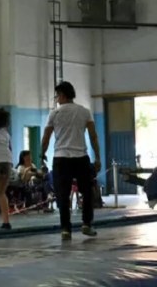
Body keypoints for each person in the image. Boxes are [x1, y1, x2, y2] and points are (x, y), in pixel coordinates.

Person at [41, 80, 101, 239]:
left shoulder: (54, 113)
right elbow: (93, 137)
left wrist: (42, 155)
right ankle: (87, 224)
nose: (56, 99)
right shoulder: (84, 112)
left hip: (61, 158)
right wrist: (98, 158)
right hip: (81, 157)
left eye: (57, 96)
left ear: (62, 95)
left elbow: (46, 137)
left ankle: (66, 229)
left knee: (62, 195)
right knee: (87, 192)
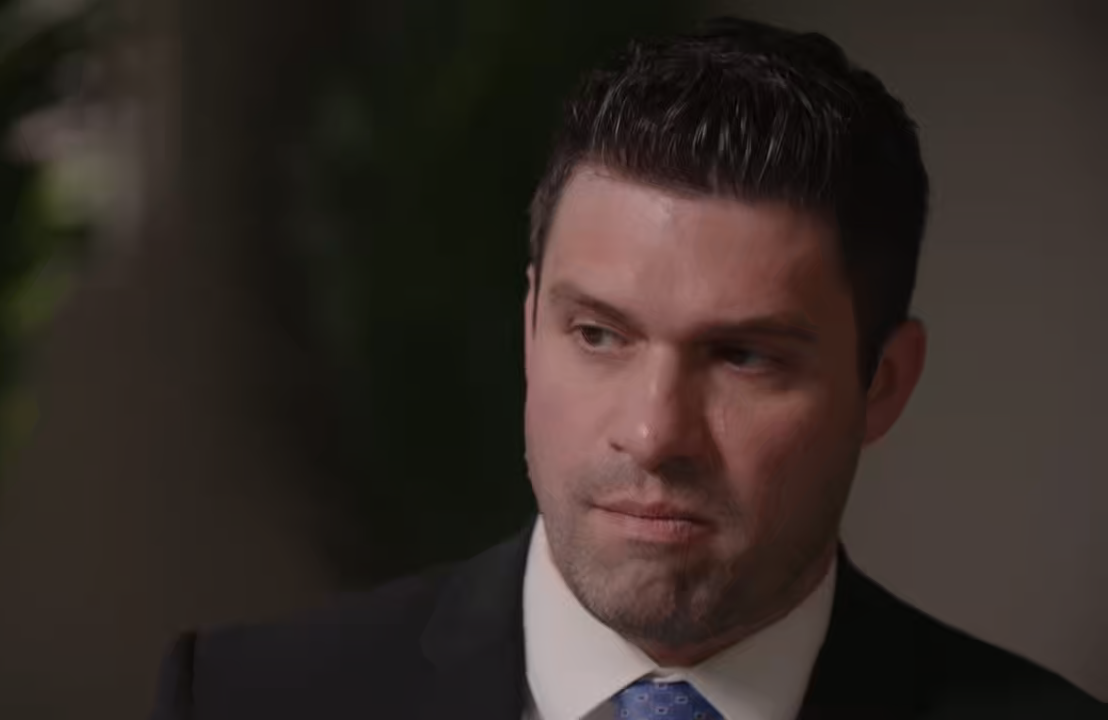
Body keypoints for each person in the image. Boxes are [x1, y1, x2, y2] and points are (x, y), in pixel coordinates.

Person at [149, 17, 1105, 720]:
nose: (653, 434)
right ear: (530, 325)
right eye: (599, 335)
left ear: (884, 383)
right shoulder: (240, 702)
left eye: (743, 356)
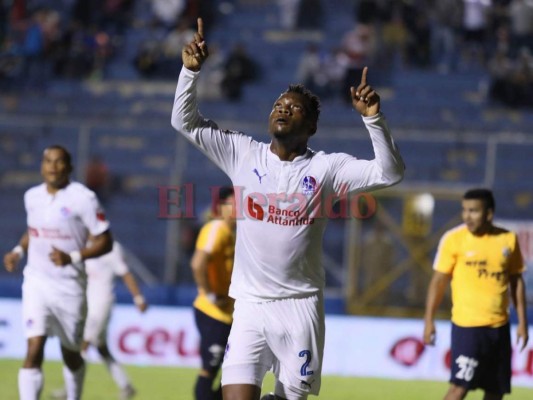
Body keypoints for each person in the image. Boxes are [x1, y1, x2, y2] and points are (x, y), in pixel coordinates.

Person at [171, 18, 405, 400]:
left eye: (293, 108)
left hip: (300, 308)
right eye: (278, 105)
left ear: (310, 125)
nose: (282, 110)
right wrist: (189, 71)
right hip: (248, 305)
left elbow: (390, 172)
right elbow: (183, 121)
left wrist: (373, 119)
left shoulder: (326, 168)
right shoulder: (242, 153)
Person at [3, 145, 113, 400]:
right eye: (47, 161)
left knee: (71, 354)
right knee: (34, 347)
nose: (52, 166)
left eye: (59, 161)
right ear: (41, 166)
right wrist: (18, 251)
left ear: (70, 167)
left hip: (70, 288)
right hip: (36, 283)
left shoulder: (83, 198)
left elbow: (104, 240)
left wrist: (72, 257)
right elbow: (34, 230)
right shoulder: (32, 196)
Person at [423, 188, 529, 400]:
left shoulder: (508, 239)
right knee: (459, 389)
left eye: (473, 211)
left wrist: (523, 323)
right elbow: (438, 282)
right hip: (467, 328)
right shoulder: (453, 239)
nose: (467, 216)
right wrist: (429, 321)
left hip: (499, 328)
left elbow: (516, 281)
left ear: (488, 213)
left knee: (495, 392)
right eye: (464, 210)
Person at [51, 240, 148, 400]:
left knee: (82, 344)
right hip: (85, 301)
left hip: (101, 303)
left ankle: (69, 389)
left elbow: (125, 273)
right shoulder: (81, 242)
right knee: (101, 347)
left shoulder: (111, 247)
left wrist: (138, 298)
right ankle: (126, 385)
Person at [191, 186, 236, 400]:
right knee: (210, 369)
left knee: (234, 372)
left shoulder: (231, 233)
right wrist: (209, 294)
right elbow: (198, 263)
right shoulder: (216, 229)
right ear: (221, 207)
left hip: (229, 313)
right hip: (213, 312)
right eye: (234, 203)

******

→ TASK ITEM: All of the lines above should be printed exactly, minus the pictures.

→ COMPLETED TASK:
Body keypoints for each person in the image. Boxes are [x1, y1, x2, y2] and points are (x, y), in pixel coordinates.

Person at [41, 80, 101, 239]:
left shoulder: (54, 113)
right elbow: (93, 137)
left wrist: (42, 155)
right ankle: (87, 224)
nose: (56, 99)
right shoulder: (84, 112)
left hip: (61, 158)
right wrist: (98, 158)
right hip: (81, 157)
left eye: (57, 96)
left ear: (62, 95)
left elbow: (46, 137)
left ankle: (66, 229)
left knee: (62, 195)
right knee: (87, 192)
Body keypoints for each person in the image. Boxes are [x1, y1, x2, y2] and points are (x, y), in pixel coordinates.

Person at [149, 17, 1105, 720]:
nose: (653, 434)
right ear: (530, 325)
right eye: (599, 335)
left ear: (884, 383)
right shoulder: (240, 702)
left eye: (743, 356)
Body keypoints for each person in the image. Boxes are [x1, y1, x2, y2] and points are (x, y), in pixel coordinates.

Person at [171, 18, 405, 400]:
left eye: (293, 108)
left hip: (300, 308)
right eye: (278, 105)
left ear: (310, 125)
nose: (282, 110)
right wrist: (189, 71)
right hip: (248, 305)
left elbow: (390, 172)
right elbow: (183, 121)
left wrist: (373, 119)
left shoulder: (326, 168)
right shoulder: (242, 153)
Person at [3, 145, 113, 400]:
right eye: (47, 161)
left knee: (71, 354)
right knee: (34, 347)
nose: (52, 166)
left eye: (59, 161)
right ear: (41, 166)
right wrist: (18, 251)
left ear: (70, 167)
left hip: (70, 288)
right hip: (36, 283)
left shoulder: (83, 198)
left elbow: (104, 240)
left wrist: (72, 257)
right elbow: (34, 230)
right shoulder: (32, 196)
Person at [423, 188, 529, 400]:
left shoulder: (508, 239)
right knee: (459, 389)
left eye: (473, 211)
left wrist: (523, 323)
right elbow: (438, 282)
right hip: (467, 328)
right shoulder: (453, 239)
nose: (467, 216)
right wrist: (429, 321)
left hip: (499, 328)
left elbow: (516, 281)
left ear: (488, 213)
left knee: (495, 392)
right eye: (464, 210)
Person at [51, 240, 148, 400]:
left knee: (82, 344)
right hip: (85, 301)
left hip: (101, 303)
left ankle: (69, 389)
left elbow: (125, 273)
right shoulder: (81, 242)
right knee: (101, 347)
left shoulder: (111, 247)
left wrist: (138, 298)
right ankle: (126, 385)
Person at [191, 186, 236, 400]:
right knee: (210, 369)
left knee: (234, 372)
left shoulder: (231, 233)
right wrist: (209, 294)
right elbow: (198, 263)
right shoulder: (216, 229)
right ear: (221, 207)
left hip: (229, 313)
right hip: (213, 312)
right eye: (234, 203)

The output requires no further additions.